Seulement, l’on se demande si nous sommes bien en face d’une question d’homme ou d’une autre, plus profonde, touchant à la pratique politico-administrative. Comme le rappelle l’universitaire Augustin Emane, «c’est au regard des règles qui régissent (la CNSS) que l’on peut (…) répondre» à la situation présente. Le mécanisme de recouvrement ? Selon l’article 34 de la loi n° 6/75 portant Code sécurité sociale, la CNSS jouit du privilège du Trésor public. Autrement dit, elle peut contraindre les débiteurs à payer soit en exerçant des poursuites par toutes voies d’exécution de droit commun, soit en lançant des avis à tiers détenteurs. Or, selon le directeur général sortant, l’Etat et de nombreuses entreprises cumulent une dette de 385 milliards, pénalités comprises. En faisant appliquer la loi, la CNSS recouvrerait au moins le principal. Sauf abus de pouvoir ou mauvaise foi, personne ne lui reprocherait d’engager une telle procédure.
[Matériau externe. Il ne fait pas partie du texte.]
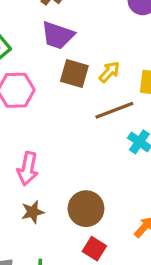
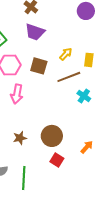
brown square: (74, 74) -> (39, 66), moved
pink arrow: (28, 169) -> (17, 94), moved

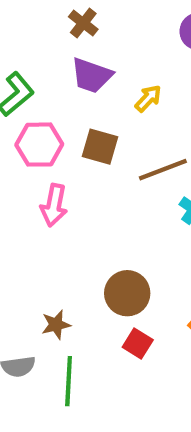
yellow arrow: (66, 54) -> (148, 98), moved
brown star: (20, 138) -> (56, 325), moved

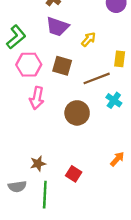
brown circle: (127, 293) -> (77, 113), moved
red square: (138, 343) -> (74, 174), moved

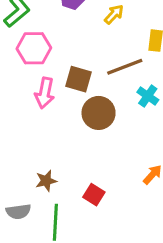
brown square: (62, 66) -> (79, 79), moved

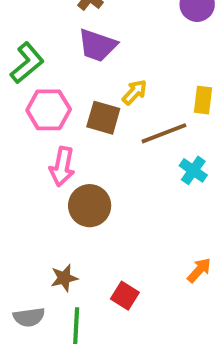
yellow arrow: (114, 14) -> (135, 92), moved
brown square: (79, 79) -> (103, 118), moved
brown circle: (99, 113) -> (90, 206), moved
Défaillances du gouvernement

Dans sa dernière interview, Patrick Ossi Okori a également parlé du fonctionnement. A en croire ses dires, la CNSS a un budget de 140 milliards pour une masse salariale de 19,2 milliards, représentant 41% des frais de fonctionnement. Quant au personnel, il compte 1976 agents. Au nombre de ceux-ci, 3% de spécialistes de la sécurité sociale. Deux petits calculs permettent d’arriver aux conclusions suivantes : les frais de gestion s’élèvent à 46,82 milliards soit 33,5% du budget annuel ; les professionnels du secteur sont au nombre de 60, le reste étant constitué par diverses expertises. Le gouvernement aura beau les éluder, ces chiffres ne correspondent pas aux ratios prudentiels et de performance définis par la Conférence interafricaine de la prévoyance sociale (Cipres). Il aura beau ne pas les commenter, ils en disent long sur sa responsabilité. Après tout, le ministre de tutelle est «représenté aux réunions du Conseil d’administration» par un commissaire du gouvernement, «obligatoirement entendu dans ses observations (…) sur chacune des questions figurant à l’ordre du jour

S’efforçant de noyer le débat sur ses défaillances, le gouvernement a annoncé la création d’un «Comité de surveillance et de contrôle». Pourtant, en novembre 1975, le Code de la sécurité sociale lui avait reconnu un pouvoir de censure. En février 2017, le Code de protection sociale lui avait offert le droit d’édicter «des directives périodiques de régulation», lui octroyant même la possibilité d’assurer le «contrôle de l’exécution des missions assignées» à la CNSS. Pourquoi aurait-il besoin d’un nouvel organe de contrôle ? Pourquoi doit-il mettre sur pied une administration provisoire ? N’est-ce pas l’aveu de son incapacité à s’acquitter de ses tâches ? N’est-ce pas symptomatique d’un exécutif ballotté aux quatre vents ? Sans entrer dans le débat sur la légalité de l’administration provisoire ou de la dissolution de la direction générale, tout cela n’est ni rassurant ni engageant.